Whereas Mr. Plessis to dismiss its claim against the lawyer, the decision notes that Mr. Gas has occurred after the conclusion of assignments that linked definitively parties by signing an agreement of 26 May 1989 and the Convention of July 6, 1989, written by Mr. Gas, had no impact on the conclusion of final divestments already;

By so holding, while the lawyer involved in the drafting of bills of sale is required to have a consultancy designed to ensure the validity and effectiveness of actions to which it has supported, the court of Appeal violated the text referred to above;

FOR THESE REASONS:

Quashed, except in that it declared inadmissible on appeal as new claims for price reductions and sales subsidiary formed for compensation on various grounds undertaken by Mr.

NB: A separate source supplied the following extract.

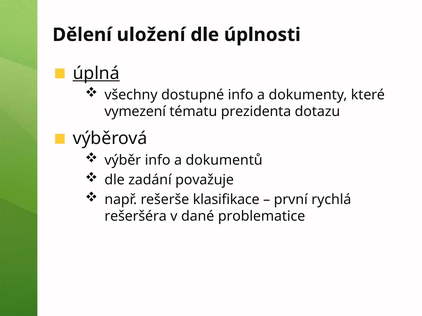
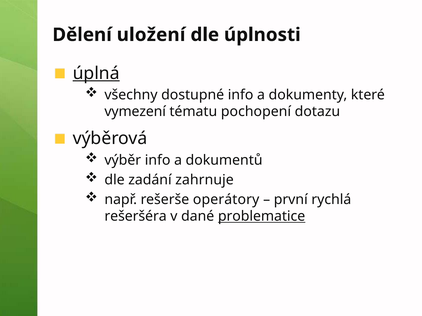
prezidenta: prezidenta -> pochopení
považuje: považuje -> zahrnuje
klasifikace: klasifikace -> operátory
problematice underline: none -> present
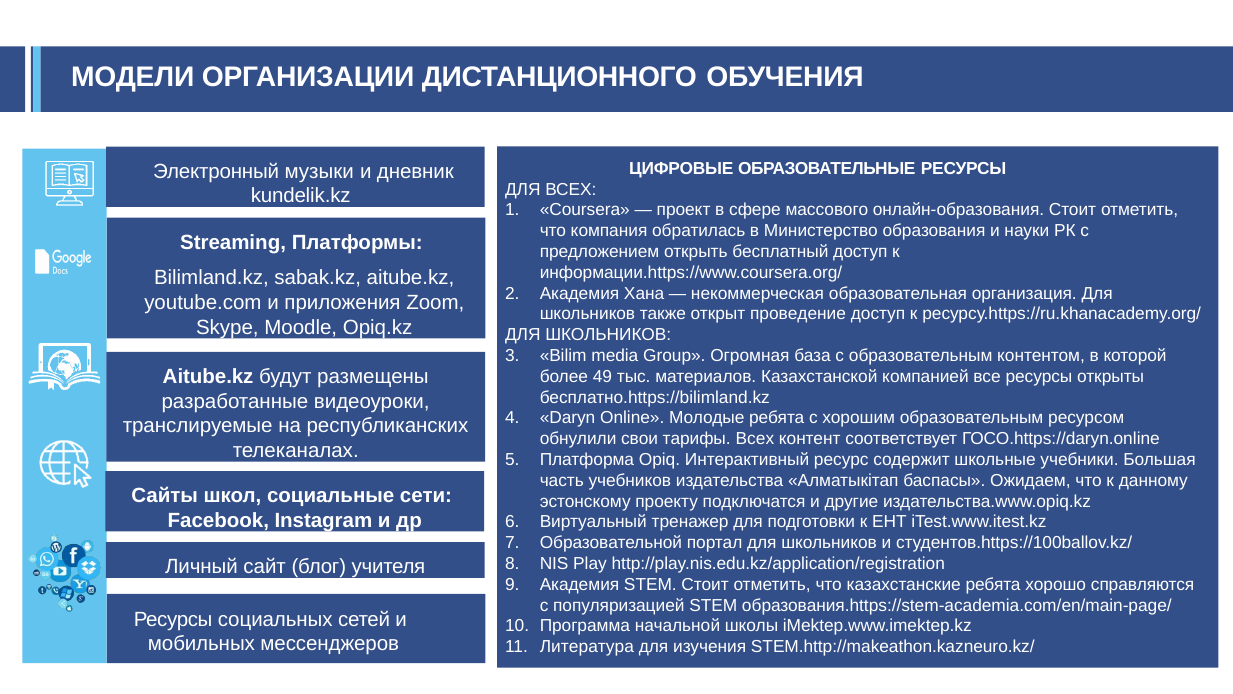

Plessis to replace, in the main of the application initial decision of the May 20, 1998, between the parties, the Court of Appeal of Aix-en-Provence; shall, therefore, as to what the cause and the parties in the state where they were before the judgment and to be granted, the returns to the Court of Appeal of Nîmes;

Mr. Gas condemns the expense;

Having regard to Article 700 of the new Code of Civil Procedure, Gas condemns Mr. Plessis to be paid to spouses the sum of 12,000 francs;

Having regard to Article 700 of the new Code of Civil Procedure, rejected the request of Mr. Gas;

Said that the audit of the Attorney General at the Court of Cassation, the above will be sent to be transcribed in the margin or as a result of the partially broken off;

On the report of Mr. Pronier, Commissioner of the observations of SCP Ghestin, lawyer husband of Plessis, the CPS and Bachellier Potier de la Varde, lawyer of the company The Hotel Gallieni, CPS Boré, Xavier and boron, Counsel for Mr. Gas, the conclusions of Mr. Sodini, General Counsel, Ms. FOSSEREAU, Councillor doyenfaisant chairman.


UBLICATION: Bulletin No. III 2001 p. 20 17 The contested decision: Court of Appeal of Aix-en-Provence, 1998-05-20

Precedents: IN THE SAME DIRECTION: Civil Division 3, 1974-10-02, Bulletin 1974, III, No. 330 (1 and 2), p. 251 (rejection), and cases cited. Codes cited: Civil Code 1116, 1382.